Exercise ▸
Repeat every line of the material below word for word, leaving out the pictures.

Data excerpts ▸
===

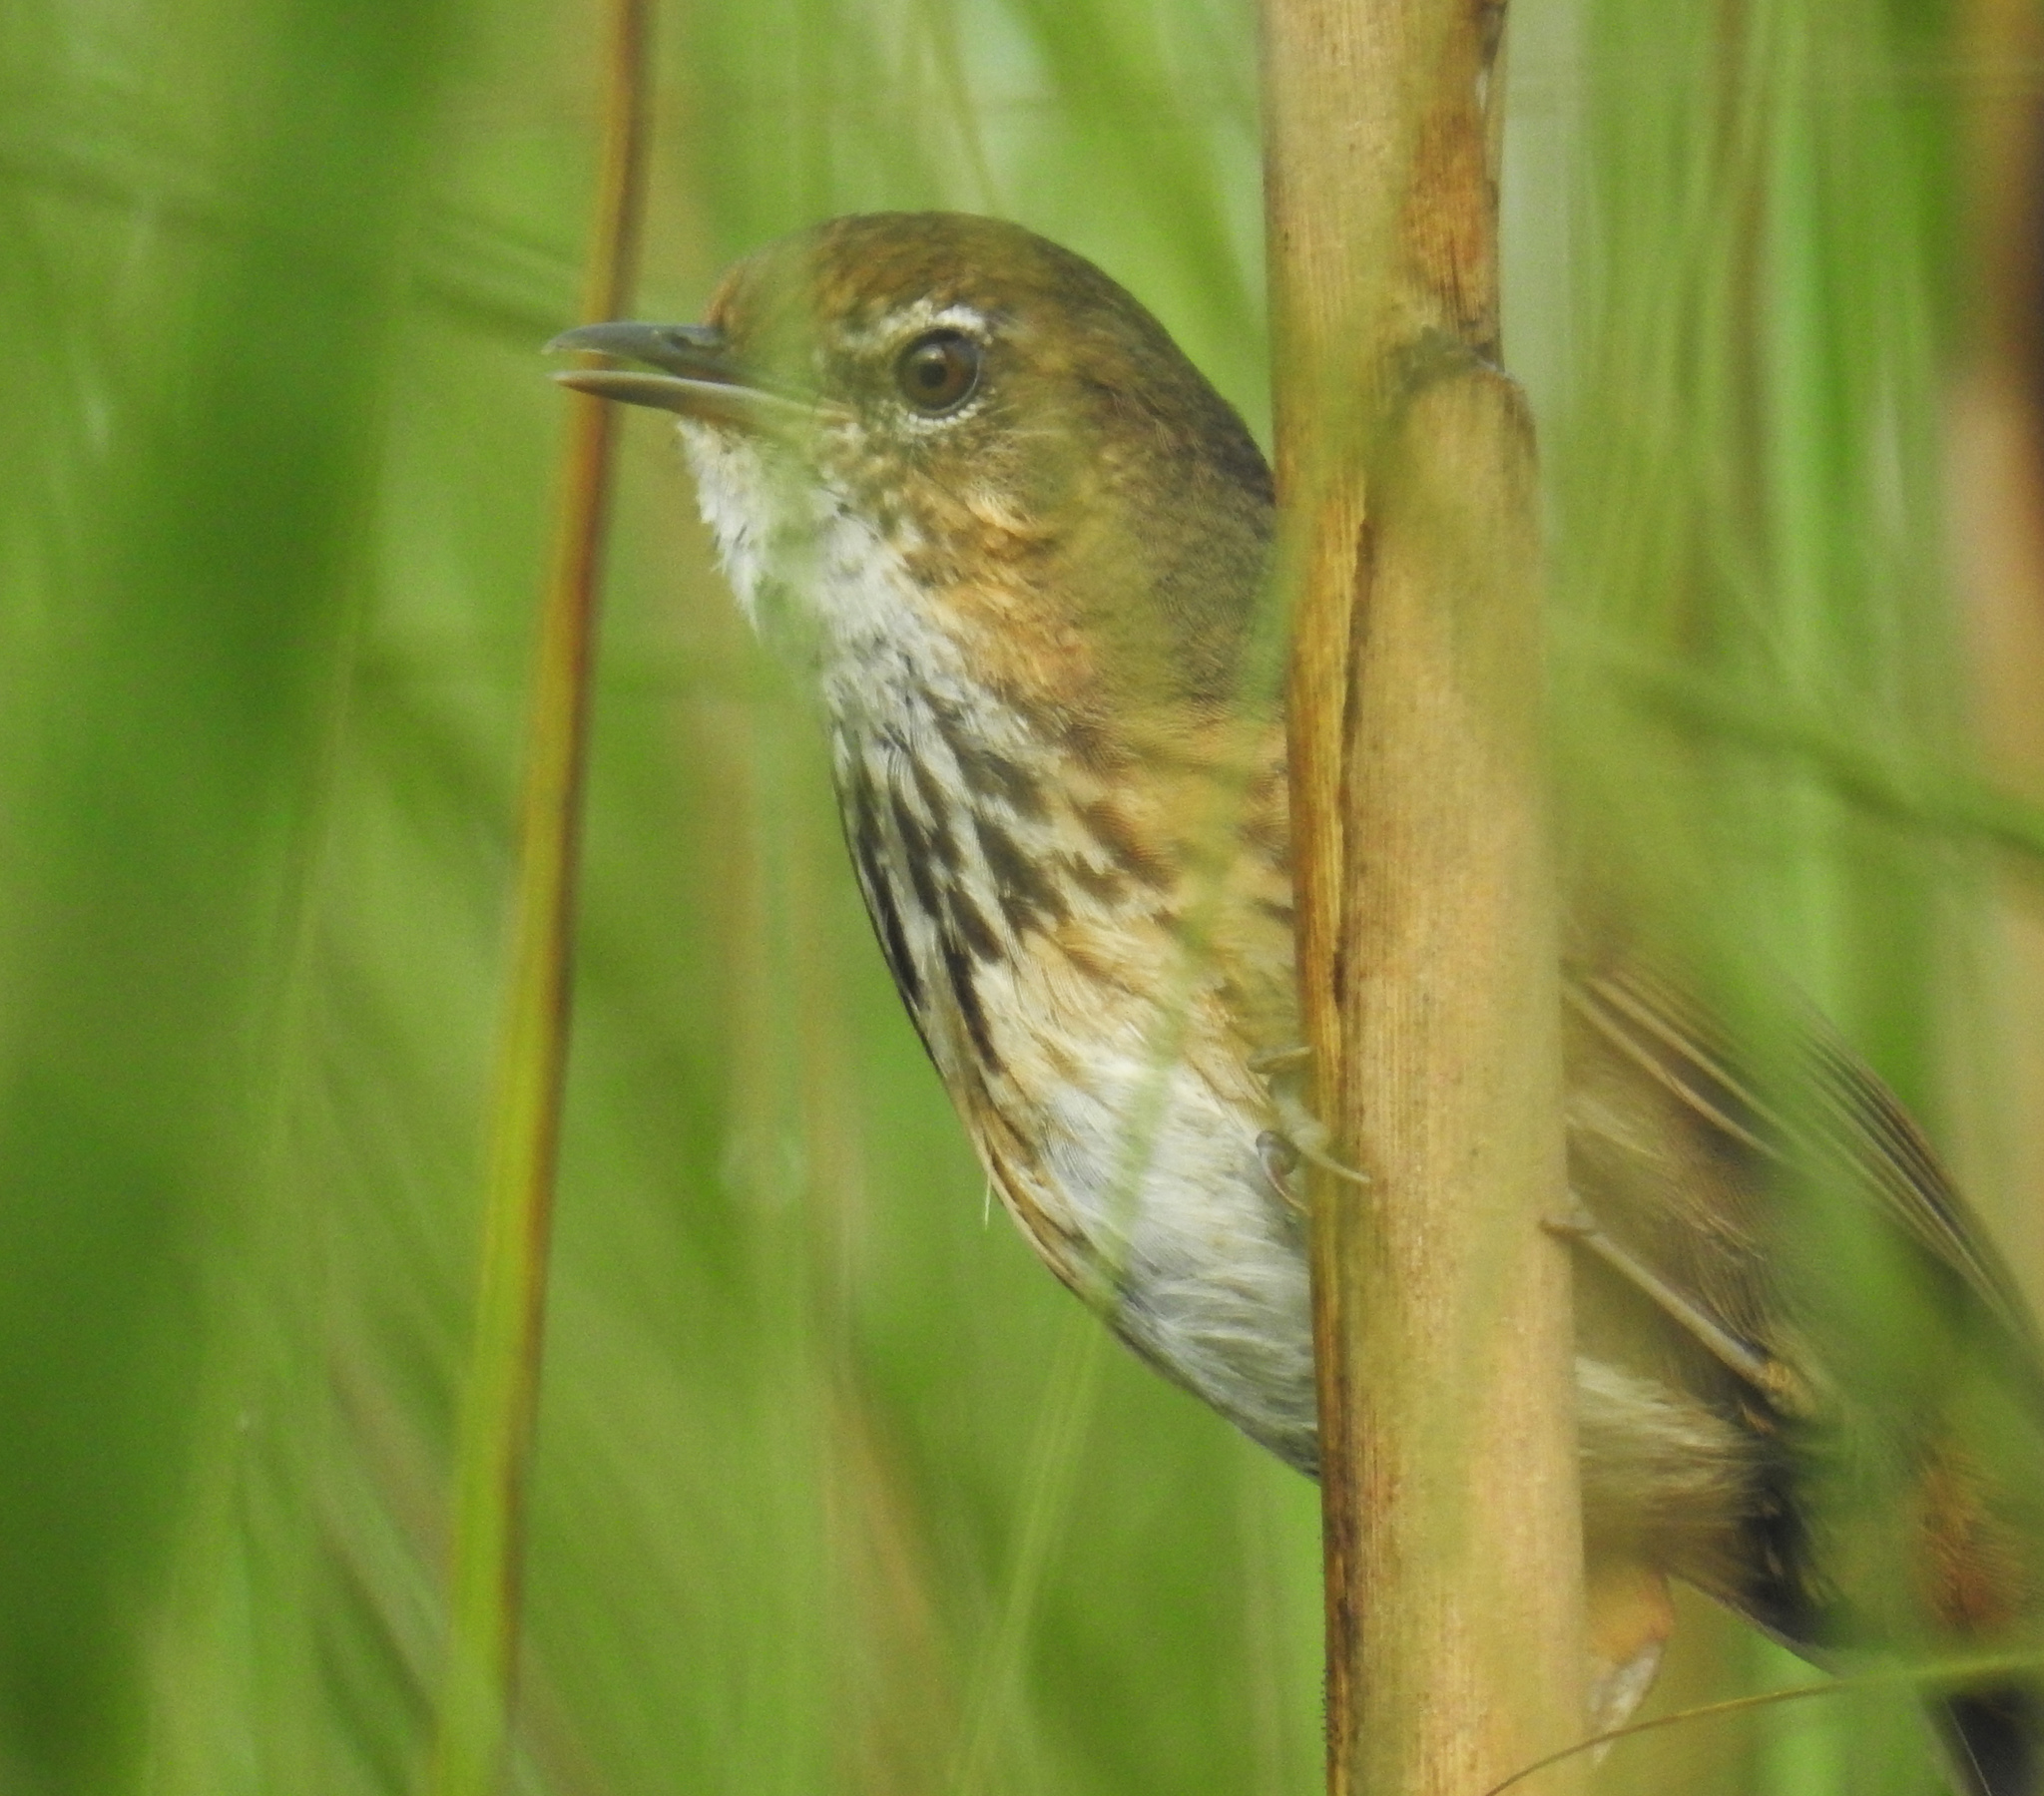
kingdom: Animalia
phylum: Chordata
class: Aves
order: Passeriformes
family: Pellorneidae
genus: Pellorneum
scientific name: Pellorneum palustre
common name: Marsh babbler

===

Problem solution ▸
kingdom: Animalia
phylum: Chordata
class: Aves
order: Passeriformes
family: Pellorneidae
genus: Pellorneum
scientific name: Pellorneum palustre
common name: Marsh babbler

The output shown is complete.